Review: Deep Networks with Stochastic Depth

Note: This isn’t a paper review for acceptance into some academic literature. Instead, I’m going to attempt to write something akin to a book review, but for academic papers. I will also try to keep things to 1000-2000 words.

Deep Networks with Stochastic Depth is a paper from the European Conference on Computer Vision (ECCV) from 2016. According to Google, that paper has been cited nearly 2,000 times, so it must be good!

The paper presents a regularization technique that makes it possible to train deeper artificial neural networks. Four years after AlexNet people were trying to figure out ways to cram more parameters into their neural networks. Naive approaches suffered from vanishing gradient problems, so techniques like batch normalization were being used to keep gradients sane. Regularizers, such as dropout and loss terms like L2, were used to keep the crazy number of weights from turning into overfit models of the training set, and the skip connections of residual networks were being used to keep gradients flowing down ever deeper network architectures.

Enter Stochastic Depth, one of those crazy ideas that just might work. Or, as they describe it in the related work section:

Similar to Dropout, stochastic depth can be interpreted as training an ensemble of networks, but with different depths, possibly achieving higher diversity among ensemble members than ensembling those with the same depth. Different from Dropout, we make the network shorter instead of thinner, and are motivated by a different problem. Anecdotally, Dropout loses effectiveness when used in combination with Batch Normalization. Our own experiments with various Dropout rates (on CIFAR-10) show that Dropout gives practically no improvement when used on 110-layer ResNets with Batch Normalization.

Seven years later, that’s an interesting assertion to see about Dropout. Is dropout worse with batch normalization? Not that I’ve heard. This is the problem with how rapidly changing the field has been for the past ten years–techniques for network architectures, parameter update algorithms, data handling, and so on come and go so quickly so that was common knowledge one year is just whispers of a bygone era the next.

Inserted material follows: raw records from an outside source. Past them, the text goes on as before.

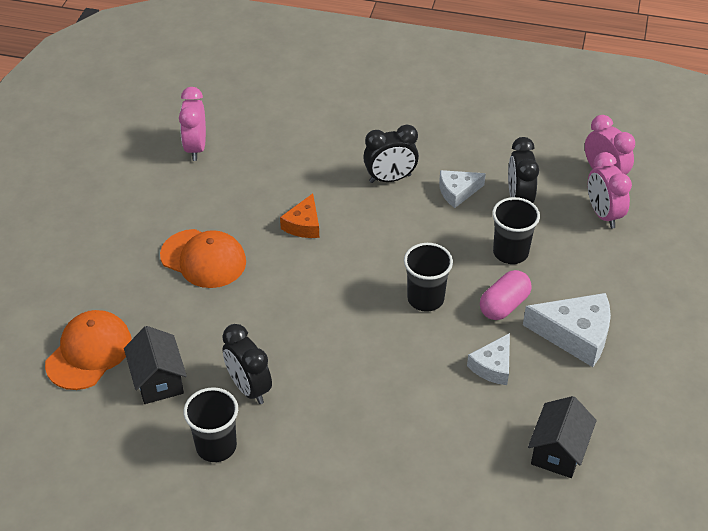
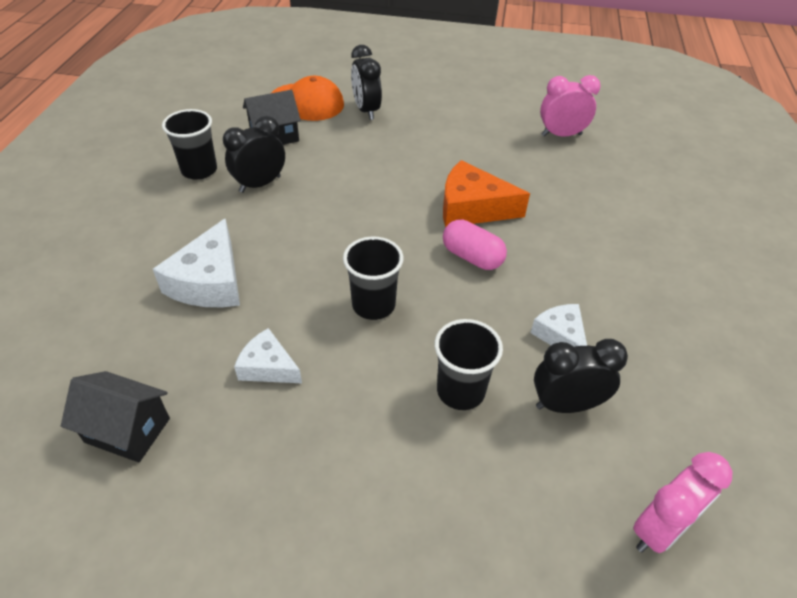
camera: 85 degrees right, 0 degrees up
orange cap [160,229,246,288] -> none
orange cheese [280,193,319,238] -> orange cheese [443,160,530,227], size x1.65
black clock [363,124,419,183] -> black clock moved to [351,45,382,120]
pink capsule [480,270,532,320] -> pink capsule moved to [443,219,507,270]
white cheese [523,293,611,367] -> white cheese moved to [153,218,240,307]
pink clock [588,152,632,228] -> none

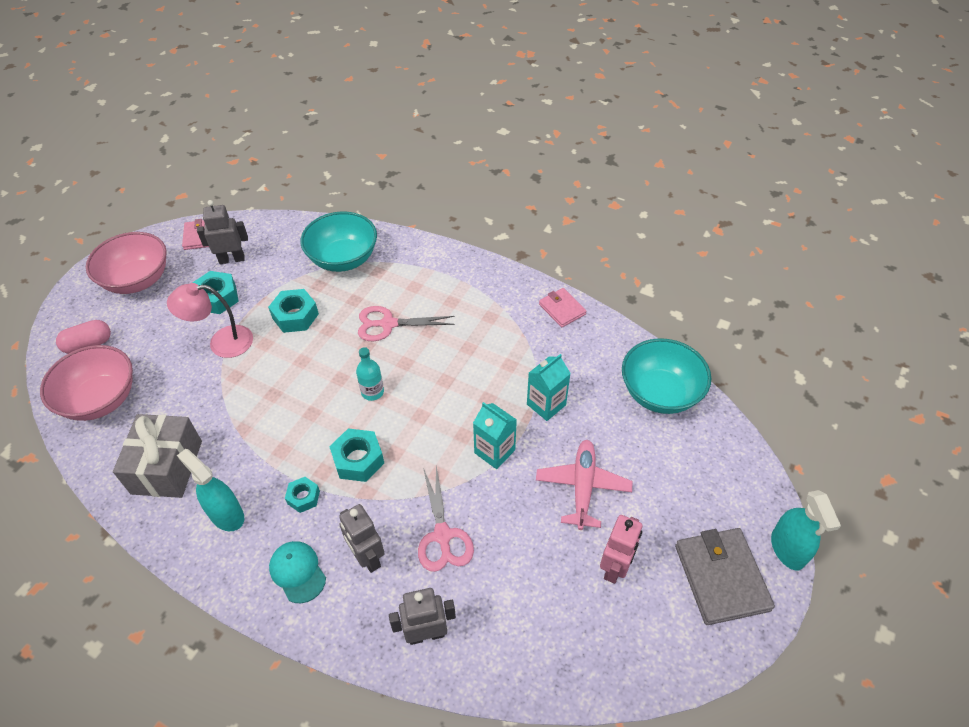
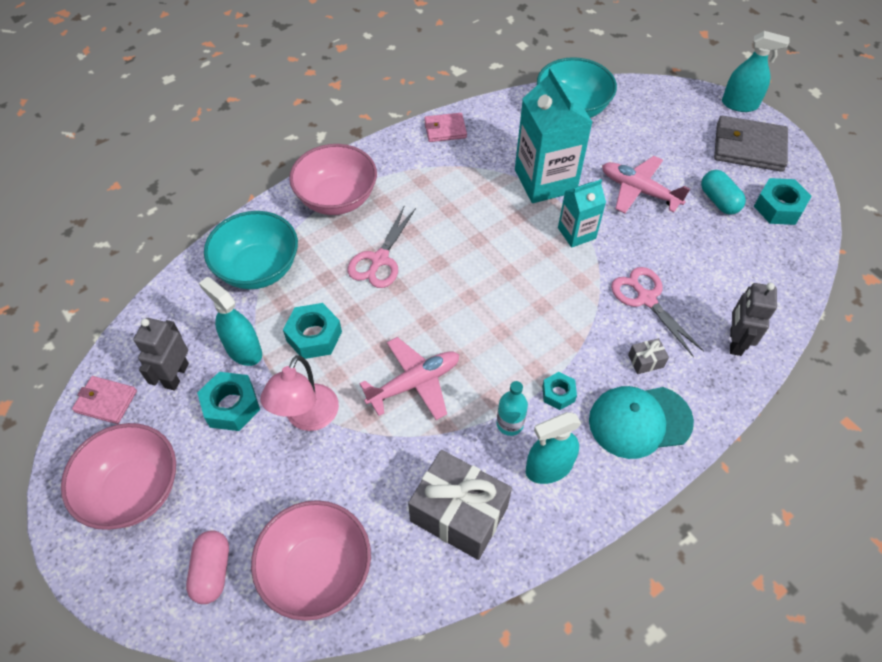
camera: 65 degrees left, 5 degrees up
turquoise cap [269,541,326,603] -> turquoise cap [589,386,694,459], size x1.53
turquoise nut [329,428,384,482] -> turquoise nut moved to [754,178,811,225]
grey robot [339,504,385,573] -> grey gift [628,338,669,374]
turquoise bottle [356,347,384,401] -> turquoise bottle moved to [497,381,528,436]
pink scissors [418,465,474,572] -> pink scissors turned 135 degrees counterclockwise [611,267,704,357]
turquoise carton [527,354,571,421] -> turquoise carton [515,67,593,203], size x1.78
pink robot [600,515,642,584] -> turquoise capsule [701,170,746,214]
none -> turquoise spray bottle [199,277,262,366]
none -> pink bowl [289,144,377,215]
none -> pink plane [360,337,459,420]

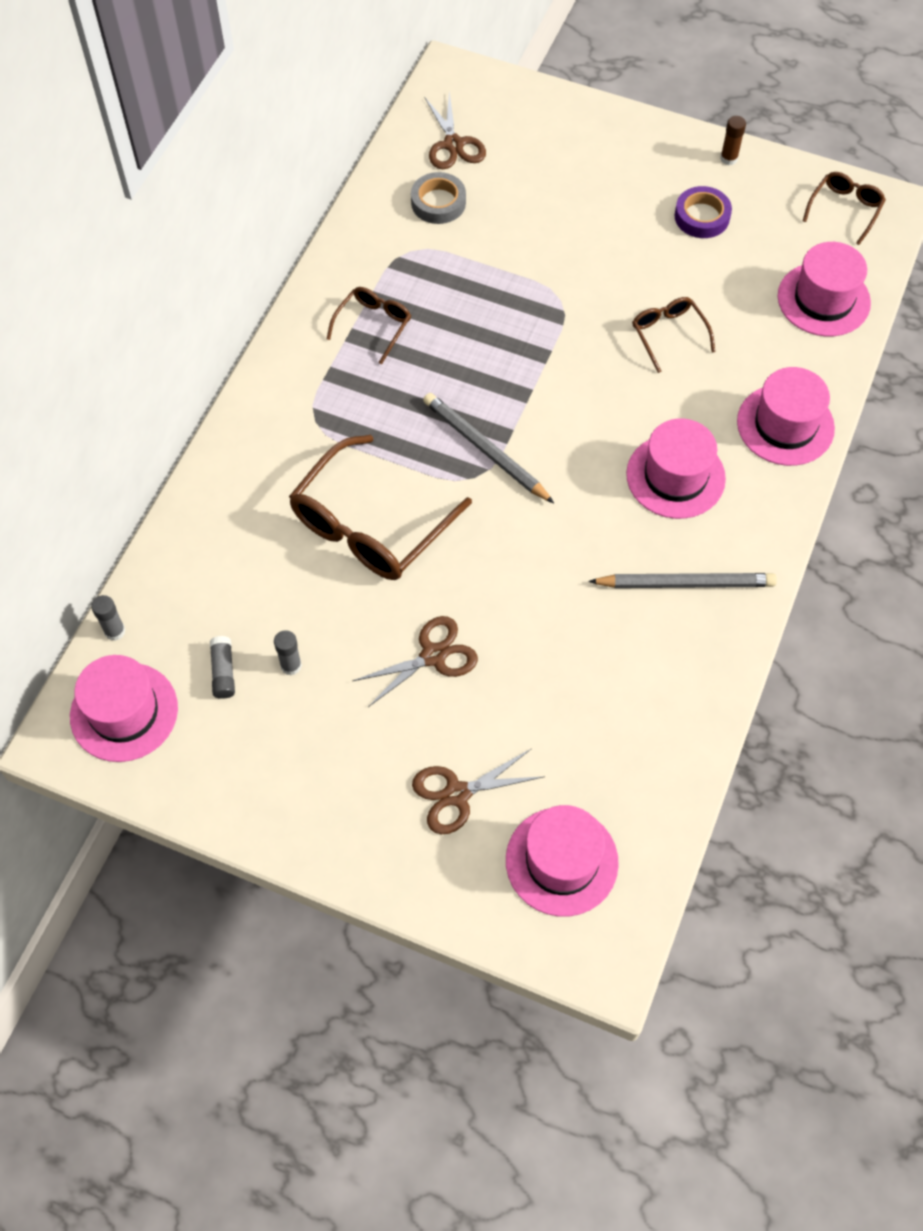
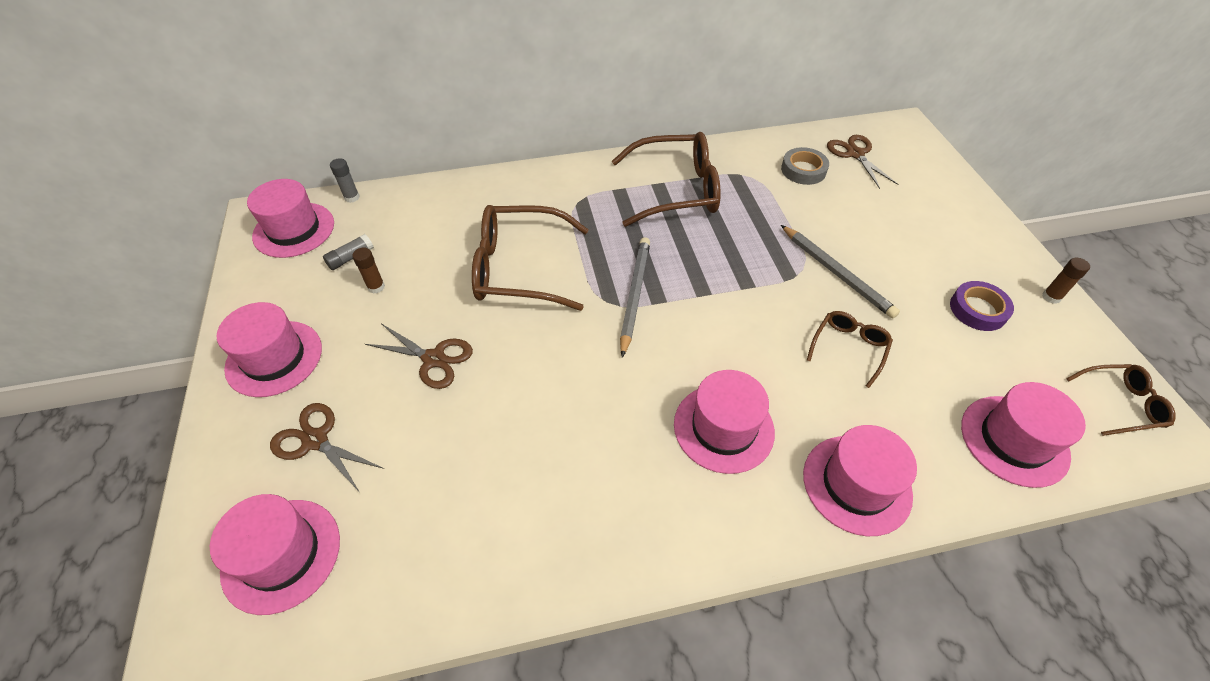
camera: 55 degrees right, 10 degrees down
grey glue stick [274,630,302,675] -> brown glue stick [352,247,385,294]
brown glasses [327,287,411,365] -> brown glasses [612,132,721,227], size x1.94
brown scissors [424,92,486,169] -> brown scissors turned 120 degrees clockwise [827,135,898,189]
grey pencil [588,573,777,588] -> grey pencil moved to [781,225,900,318]
none -> pink hat [217,302,322,397]

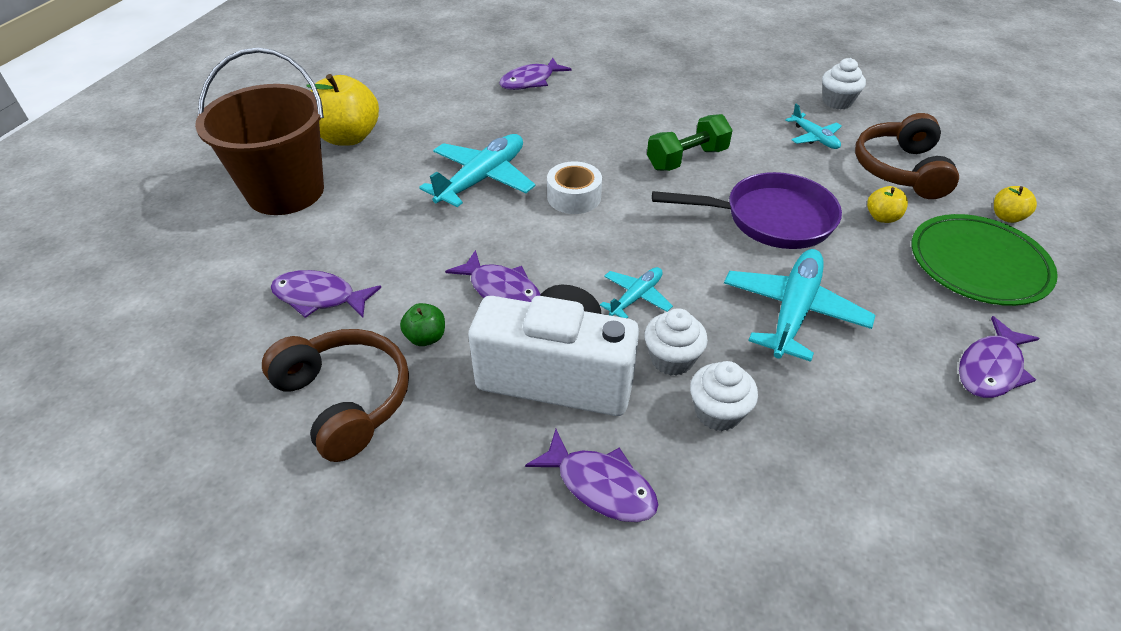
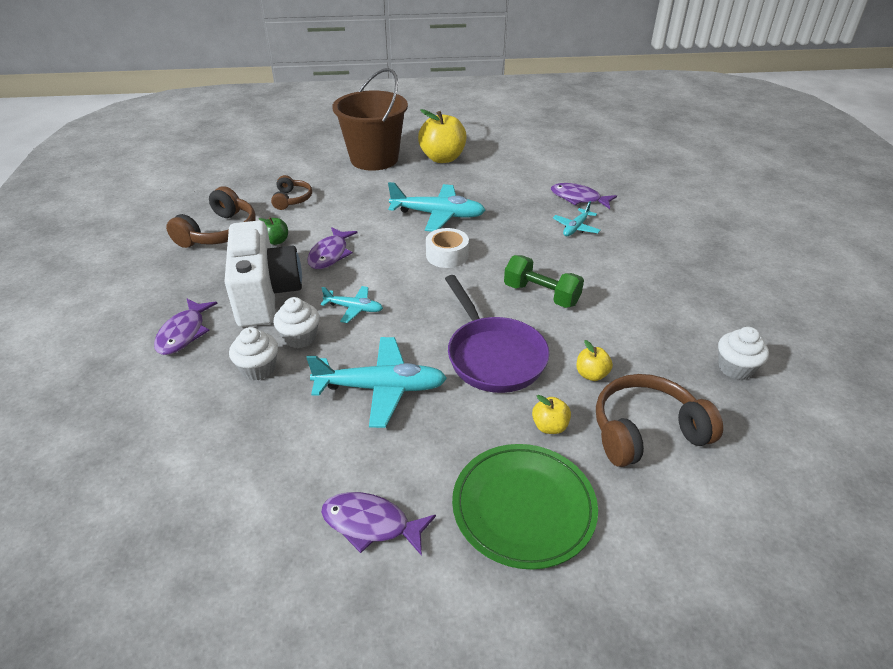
camera: 65 degrees right, 5 degrees down
purple fish [271,270,381,318] -> brown headphones [271,175,312,210]
turquoise plane [785,104,842,149] -> turquoise plane moved to [553,201,601,236]
yellow apple [994,186,1037,223] -> yellow apple moved to [576,340,613,381]

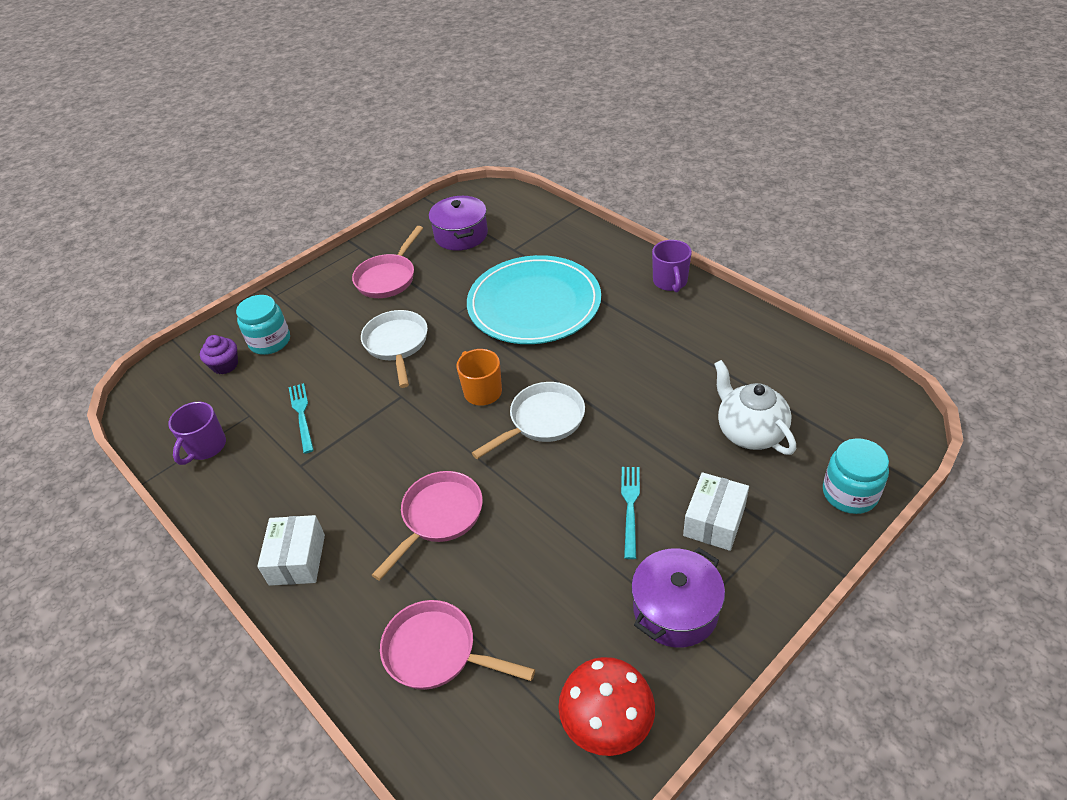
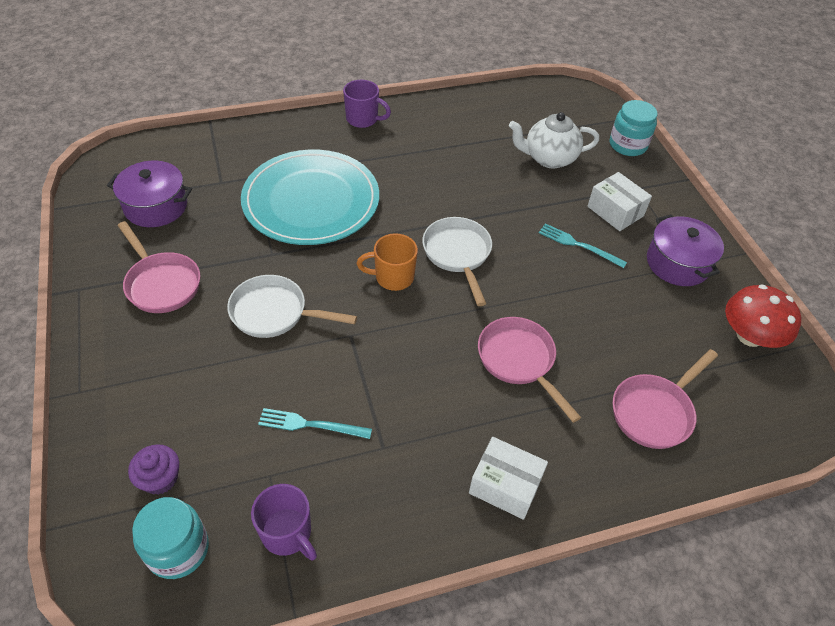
camera: 70 degrees left, 5 degrees up
turquoise jar [236,295,290,355] -> turquoise jar moved to [132,497,209,579]

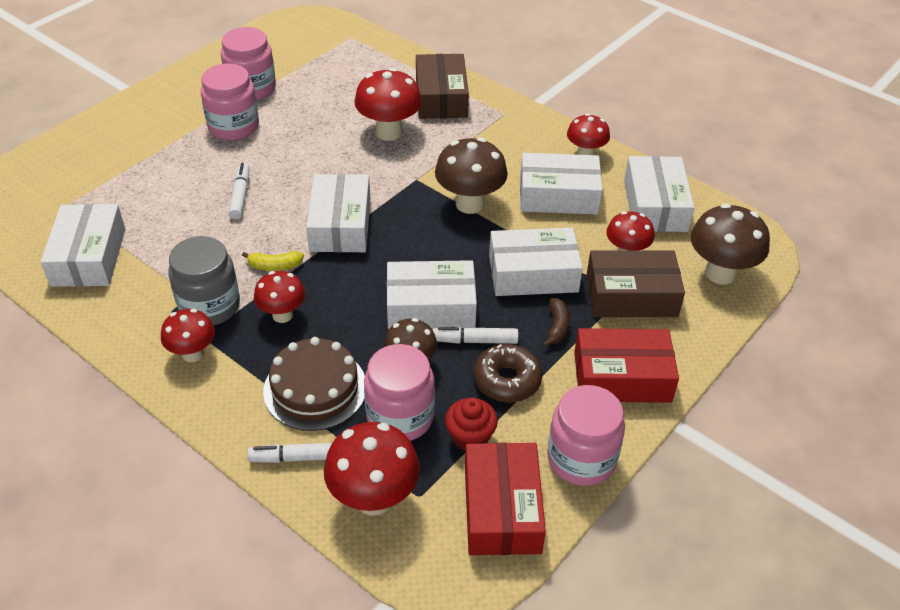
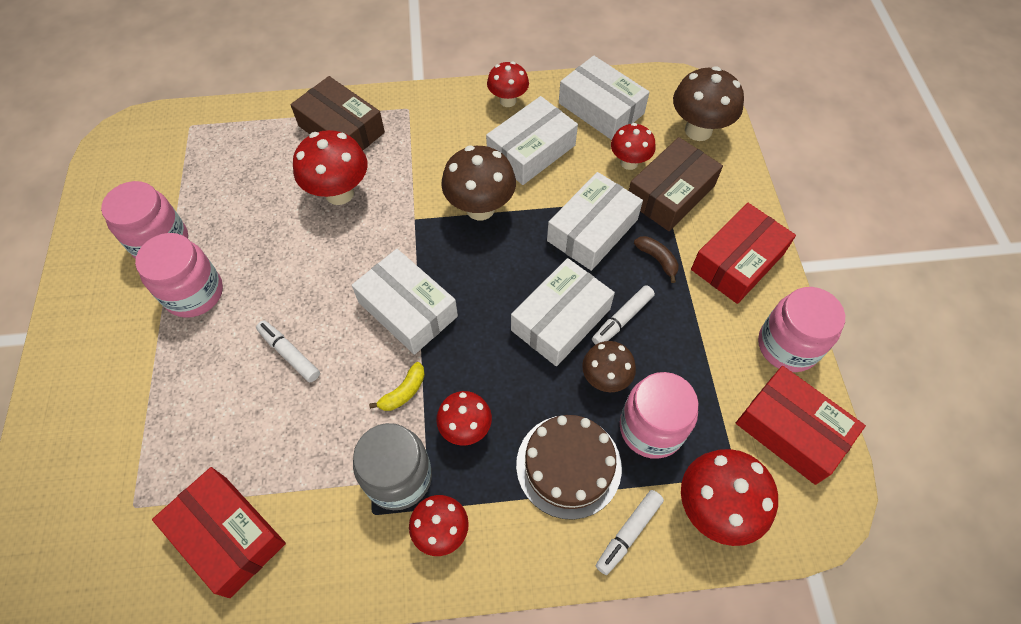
camera: 45 degrees left, 15 degrees up
white box [40,204,125,287] -> red box [152,467,286,598]
red cupcake [445,397,498,451] -> none
brown donut [473,344,543,402] -> none

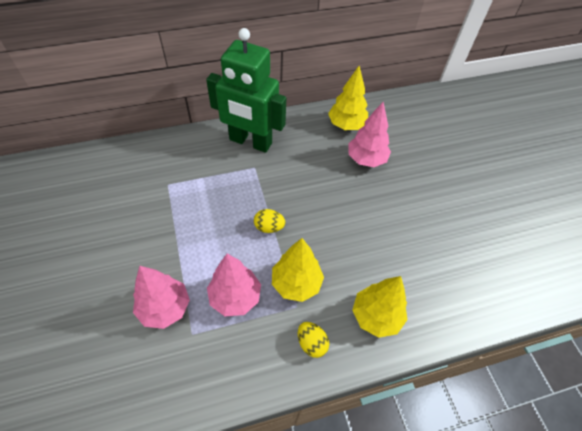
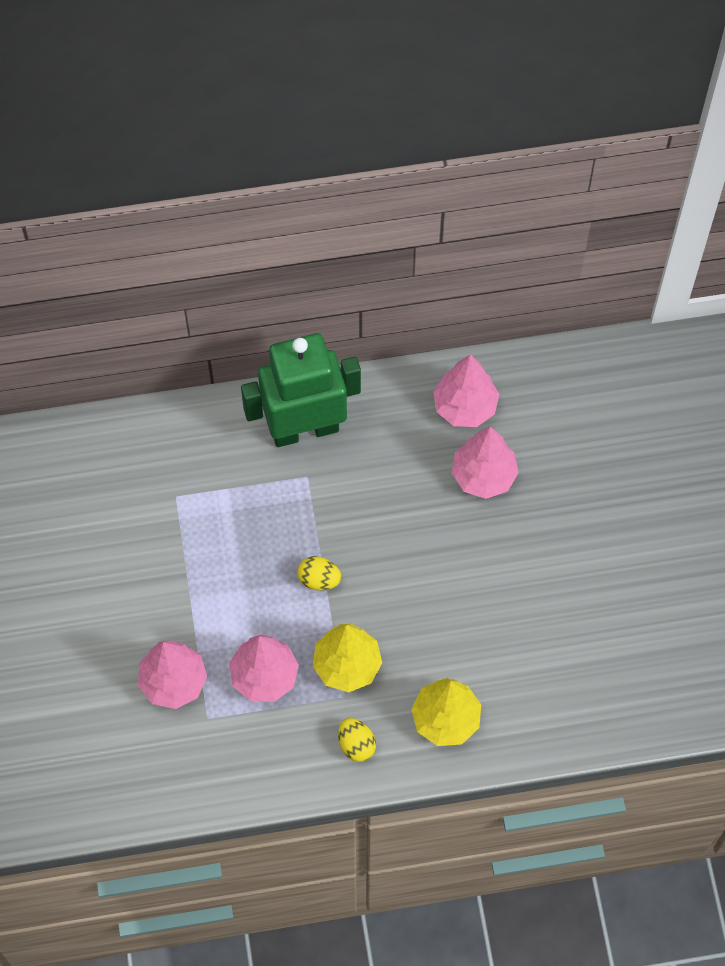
camera: 10 degrees right, 10 degrees up
green robot [206,28,286,153] -> green robot turned 135 degrees clockwise [241,333,361,447]
yellow tree [328,66,368,130] -> pink tree [433,355,499,427]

Dropout is obviously more easily applied than stochastic depth. Stochastic depth can only be applied when there are existing skip connections so that the DNN’s features don’t completely change if a convolution is ignored. Recall that early skip connections were just identities, there were no squeeze and excitation pathways or anything at all beyond a pooling operation if a downscale was required. The output from the pathway through the convolution was simply added back to the identity from the skip, so the kernel outputs were in some sense simply modulating the existing signal. Dropping them with stochastic depth may feel strange, but it didn’t alter the entire DNN.

Nowadays the skip connection in some networks is far more than just an identify though, which makes the idea of stochastic depth seem odd. It is still in use however, and is mentioned in ConNeXt as one of many techniques slammed together:

We use the AdamW optimizer, data augmentation techniques such as Mixup, Cutmix, RandAugment, Random Erasing, and regularization schemes including Stochastic Depth and Label Smoothing.

The ConvNeXt paper goes on to say:

By itself, this enhanced training recipe increased the performance of the ResNet-50 model from 76.1% to 78.8% (+2.7%), implying that a significant portion of the performance difference between traditional ConvNets and vision Transformers may be due to the training techniques.

It’s important to note that Figure 2 in that paper, which summarizes all of the improvements the authors make with their large variety of techniques, only plots ImageNet Top1 accuracy from 78% to 82%. The stochastic depth paper shows a drop in test error on ImagNet of only 1% over a “basic” 152-layer ResNet with just their technique.

The stochastic depth paper showed much larger gains in smaller datasets. Indeed, the author’s lament their tiny boost. From the paper it is clear that they think a 1% increase is nothing great:

In the words of an anonymous reviewer, the current generation of models for ImageNet are still in a different regime from those of CIFAR. Although there seems to be no immediate benefit from applying stochastic depth on this particular architecture, it is possible that stochastic depth will lead to improvements on ImageNet with larger models, which the community might soon be able to train as GPU capacities increase.

It is telling of how times have changed that the Stochastic Depth authors partially motivate their work on the speedup during training that is gained when multiple layers are skipped and don’t celebrate a bump of 1% ImageNet accuracy. Nowadays, researchers will apparently do anything to squeeze blood from a rock and get a tiny increase in accuracy.

I like the stochastic depth paper, it’s a simple idea that works and is presented thoroughly in the paper. I think that today I wouldn’t bother looking at anything whose results were mostly based upon CIFAR-10, but at the time that was okay. There is sufficient analysis done to understand what stochastic depth is doing to gradients and network weights and you can easily try it out on your own DNNs with minimal effort.